Man gets six years for Camas bank robbery

By Paris Achen
Published: December 6, 2013, 4:00pm

A Washougal man was sentenced Friday to more than six years in prison for robbing U.S. Bank in downtown Camas on July 23.

Christopher A. Arrington, 30, received the minimum sentence for the crime for someone with his criminal history in exchange for pleading guilty Nov. 27 to first-degree robbery.

Arrington told his live-in fiancée that he robbed the bank in order to pay their past-due rent. He then told police that he used the money to buy synthetic marijuana, play video poker and pay off a $400 drug debt.

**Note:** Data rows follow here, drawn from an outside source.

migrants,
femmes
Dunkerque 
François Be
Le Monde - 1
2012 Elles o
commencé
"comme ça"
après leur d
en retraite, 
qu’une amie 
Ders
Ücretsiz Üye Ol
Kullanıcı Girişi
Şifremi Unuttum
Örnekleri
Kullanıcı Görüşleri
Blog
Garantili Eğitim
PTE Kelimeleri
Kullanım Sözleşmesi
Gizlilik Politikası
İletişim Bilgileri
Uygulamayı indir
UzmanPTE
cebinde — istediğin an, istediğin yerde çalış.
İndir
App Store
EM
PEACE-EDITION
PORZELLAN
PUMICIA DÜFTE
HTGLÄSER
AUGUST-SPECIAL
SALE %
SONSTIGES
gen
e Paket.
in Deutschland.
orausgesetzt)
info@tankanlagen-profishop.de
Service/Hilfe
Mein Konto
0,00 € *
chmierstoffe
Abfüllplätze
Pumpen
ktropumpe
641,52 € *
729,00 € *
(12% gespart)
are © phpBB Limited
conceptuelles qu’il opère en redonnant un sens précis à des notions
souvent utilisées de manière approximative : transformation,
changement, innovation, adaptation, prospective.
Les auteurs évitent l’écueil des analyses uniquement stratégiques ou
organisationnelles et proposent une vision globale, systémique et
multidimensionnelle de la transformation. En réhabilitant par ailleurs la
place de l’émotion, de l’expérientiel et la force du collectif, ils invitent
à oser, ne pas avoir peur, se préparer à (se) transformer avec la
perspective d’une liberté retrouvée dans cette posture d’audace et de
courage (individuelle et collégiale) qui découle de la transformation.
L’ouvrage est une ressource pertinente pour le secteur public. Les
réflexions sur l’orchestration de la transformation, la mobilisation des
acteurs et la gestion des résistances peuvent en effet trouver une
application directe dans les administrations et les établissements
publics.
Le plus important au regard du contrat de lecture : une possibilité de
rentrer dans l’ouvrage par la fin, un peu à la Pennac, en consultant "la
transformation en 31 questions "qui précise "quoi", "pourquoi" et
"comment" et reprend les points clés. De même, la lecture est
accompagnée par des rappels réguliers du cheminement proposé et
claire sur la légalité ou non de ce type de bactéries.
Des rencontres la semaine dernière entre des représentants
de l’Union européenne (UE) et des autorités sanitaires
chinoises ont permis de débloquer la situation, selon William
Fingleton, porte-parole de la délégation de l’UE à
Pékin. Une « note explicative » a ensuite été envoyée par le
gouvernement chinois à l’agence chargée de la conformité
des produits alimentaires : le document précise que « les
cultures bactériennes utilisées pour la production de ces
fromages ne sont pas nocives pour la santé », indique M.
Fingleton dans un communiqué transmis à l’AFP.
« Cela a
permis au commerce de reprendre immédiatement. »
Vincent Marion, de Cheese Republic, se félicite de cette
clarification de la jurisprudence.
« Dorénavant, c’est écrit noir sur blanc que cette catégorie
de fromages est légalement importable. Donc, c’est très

“He was concerned if he told police that he used the money to pay rent they would go take the money back from the landlord,” said Heather Carroll, Arrington’s attorney.

Clark County Superior Court Judge Robert Lewis reluctantly agreed to the sentence of 77 months, which Carroll and Deputy Prosecutor Dan Gasperino jointly recommended.

“Normally, you wouldn’t be what I would call (a candidate for) the low end,” Lewis said.

“I’m not sure you being out would be a benefit to your family, given your conduct over time when you’re out (of prison),” the judge said.

Arrington had been out of prison for about eight months when he committed the robbery. After serving a 17-month prison sentence for attempting to elude police, he landed a job at a motel, Carroll said. He later lost the job after he began using synthetic marijuana, she said.

As a result, he and his fiancée, a single mother and student, were struggling to pay rent, Carroll said.

Then, on July 23, Arrington approached a teller at U.S. Bank, 430 N.E. Adams St., at about 12:30 p.m. and slid her a note without saying a word. The note read, “Count out two grand, or I shoot you,” according to a probable cause affidavit filed in court.

Though the teller didn’t know it, Arrington apparently wasn’t armed.

The teller took $590 out of her top drawer and handed it to Arrington. He calmly walked out of the bank with the cash through the building’s north doors and fled in a 1990s greenish minivan.

He turned himself in after local media broadcast surveillance footage of him in the bank.

Arrington’s criminal history also includes a burglary, vehicle theft and criminal mischief.